Want to predict mortality in elderly TAVR, SAVR patients? Use this four-item scale

It’s logical that frailty factors into recovery from major heart surgery. But what, exactly, is the best method for judging a patient’s frailty before transcatheter or surgical aortic valve replacement (TAVR/SAVR)?

A study published online July 7 in the Journal of the American College of Cardiology explored this question by examining seven frailty scales in predicting poor outcomes.

“We sought to compare the incremental predictive value of frailty scales in a prospective multicenter cohort of older adults undergoing TAVR or SAVR,” wrote Jonathan Afilalo, MD, MSc, lead author from the division of cardiology at Jewish General Hospital in Montreal, Quebec, Canada, and colleagues. “Our overarching goal was to harmonize practice by providing clearer recommendations on how to best assess frailty, which would in turn be used to individualize care and improve outcomes in vulnerable patients.”

The cohort was assembled from 14 academic facilities in Canada, the United States and France. Patients need to be 70 years or older and undergoing SAVR or TAVR between 2012 and 2015. The cohort included 1,020 individuals with a median age of 82 years old—646 underwent TAVR and 374 underwent SAVR (195 with and 179 without concomitant coronary artery bypass). Each was given physical tests and questionnaires and then reevaluated at six and 12 months.

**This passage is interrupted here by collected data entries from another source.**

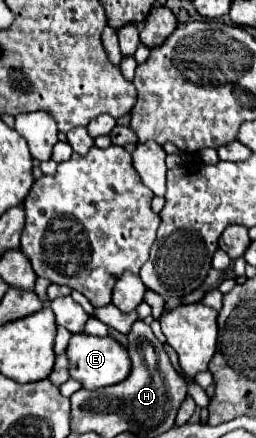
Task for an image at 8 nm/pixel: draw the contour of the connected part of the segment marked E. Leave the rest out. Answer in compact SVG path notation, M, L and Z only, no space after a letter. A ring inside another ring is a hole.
M77 333L71 337L67 353L71 363L71 377L79 379L85 389L117 385L131 373L131 359L127 349L121 343L117 343L113 337L93 337L93 335Z

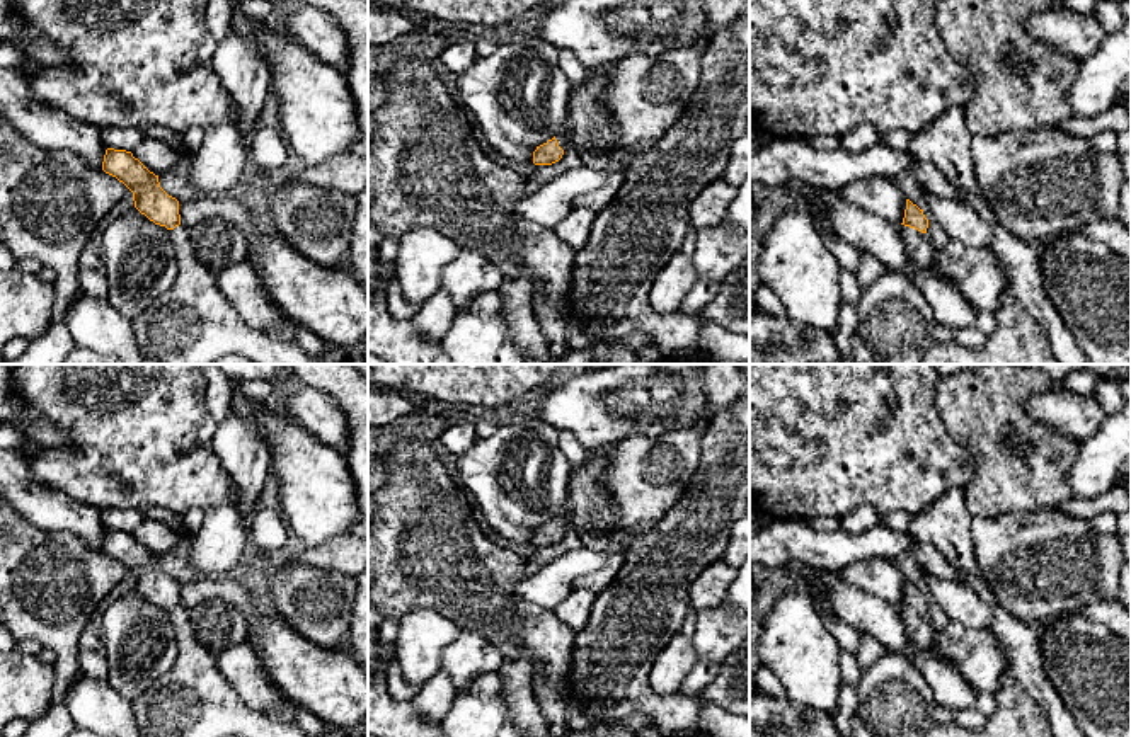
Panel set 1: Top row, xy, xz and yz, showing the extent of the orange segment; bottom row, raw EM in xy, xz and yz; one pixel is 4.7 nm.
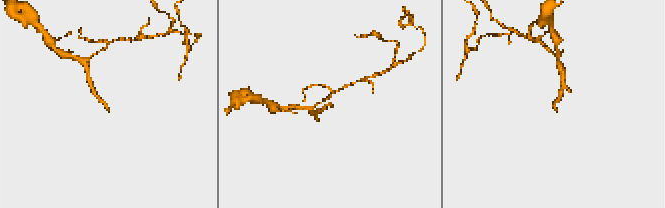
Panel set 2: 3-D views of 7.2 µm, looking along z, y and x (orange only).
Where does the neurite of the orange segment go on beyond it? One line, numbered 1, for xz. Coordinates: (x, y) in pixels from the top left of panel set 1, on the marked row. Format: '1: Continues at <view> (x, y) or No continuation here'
1: Continues at xz (561, 138)

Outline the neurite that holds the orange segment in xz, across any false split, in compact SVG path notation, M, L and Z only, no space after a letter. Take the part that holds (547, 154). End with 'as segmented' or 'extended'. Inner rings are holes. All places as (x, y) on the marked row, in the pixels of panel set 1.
M559 133L547 143L537 146L533 151L533 163L535 165L552 165L559 162L564 155L564 150L567 146L567 138L564 133Z; extended

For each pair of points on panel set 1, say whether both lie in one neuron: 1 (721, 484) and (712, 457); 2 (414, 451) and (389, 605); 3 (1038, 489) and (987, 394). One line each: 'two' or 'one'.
1: one
2: one
3: one

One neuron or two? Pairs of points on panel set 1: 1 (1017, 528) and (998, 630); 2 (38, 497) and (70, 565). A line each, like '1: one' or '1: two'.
1: two
2: two

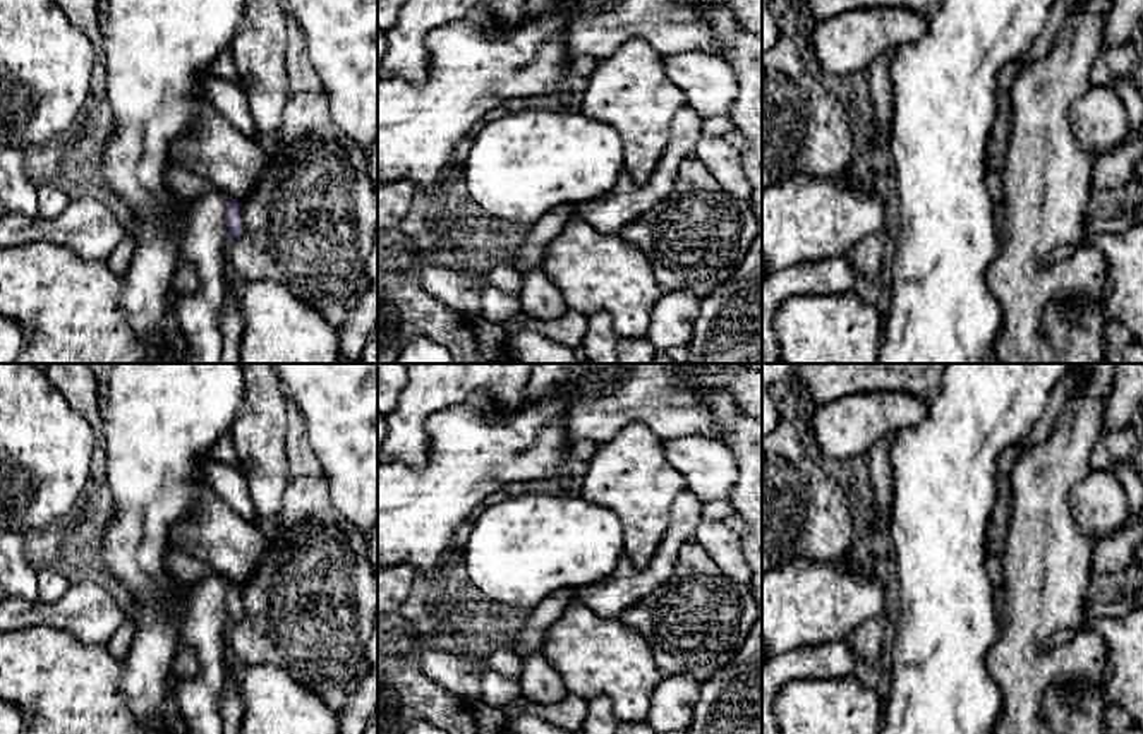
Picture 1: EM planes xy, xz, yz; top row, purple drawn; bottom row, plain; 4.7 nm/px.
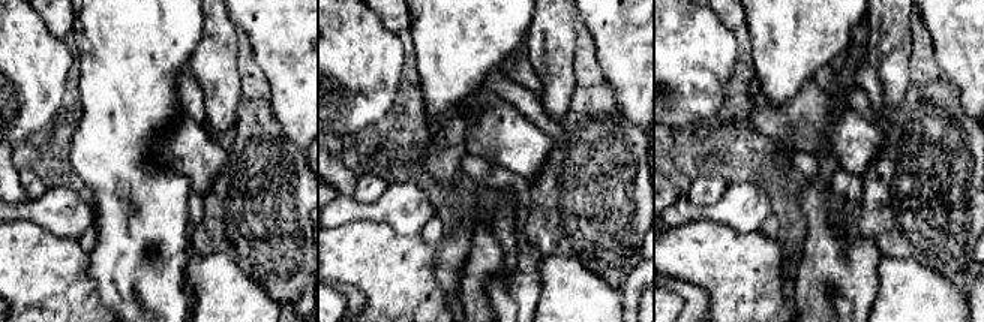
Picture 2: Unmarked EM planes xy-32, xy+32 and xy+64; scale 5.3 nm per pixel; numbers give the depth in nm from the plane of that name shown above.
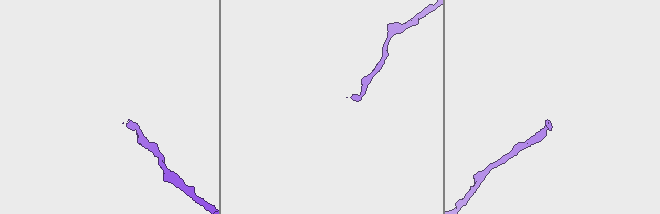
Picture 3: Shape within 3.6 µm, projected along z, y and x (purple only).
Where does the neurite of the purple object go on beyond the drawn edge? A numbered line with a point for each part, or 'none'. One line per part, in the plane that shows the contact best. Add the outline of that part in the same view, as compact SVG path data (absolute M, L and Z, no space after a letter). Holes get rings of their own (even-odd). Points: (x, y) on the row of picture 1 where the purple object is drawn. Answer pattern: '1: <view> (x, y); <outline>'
1: xy (184, 184); M170 166L166 173L170 190L182 201L192 201L206 187L206 180L182 166Z

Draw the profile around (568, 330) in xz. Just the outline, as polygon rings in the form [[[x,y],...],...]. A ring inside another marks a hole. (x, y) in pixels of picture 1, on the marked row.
[[[568,310],[563,317],[551,322],[534,319],[522,312],[515,319],[505,322],[503,326],[508,334],[517,333],[523,328],[539,331],[549,340],[575,352],[582,346],[582,340],[587,333],[587,324],[589,316]]]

The following seven scales were used to measure frailty:

  1. The Fried scale: five items (gait speed, grip strength, weight loss, exhaustion and inactivity) with three needed for diagnosis.
  2. The Fried+ scale: The same items plus a cognition test and mood test with three needed for diagnosis.
  3. The Rockwood CFS scale: A score (from 1 to 9) from a semi-quantitative evaluation of the patient’s symptoms, mobility, inactivity, exhaustion and disability for daily living.
  4. The SPPB scale: Three physical tests (gait speed, time to stand five times and ability to stand with feet in tandem) with a composite score.
  5. The Bern scale: Six items (gait speed, cognition, nutrition, activities of daily living and instrumental activities of daily living) with a composite score.
  6. The Columbia scale: Four items (gait speed, grip strength, serum albumin and activities of daily living disability) with a composite score.
  7. The EFT scale: Four items (time to stand five times, cognition, hemoglobin and serum albumin) with a composite score.

After a year, 807 survived the procedure and completed the follow-up tests. Nearly 20 percent worsened by at least two deficits, while 80 percent improved or maintained deficits.

After adjustment, the EFT scale performed the best in associating death or worsening disability. The researchers noted, however, that measurements of frailty varied significantly depending on the scale, as did a score’s predictive power.

“The time and resources required to administer the EFT are minimal, and its components can be intervened upon before or after the procedure to optimize outcomes,” Afilalo et al. wrote. “Although EFT is not all-encompassing, it is a well-rooted starting point to test for frailty and to identify patients in whom further geriatric assessment should be considered.”

Of the six other scales, the Fried showed the least reliability to predict mortality both at 30 days and 12 months, followed by Fried+ and SPPB.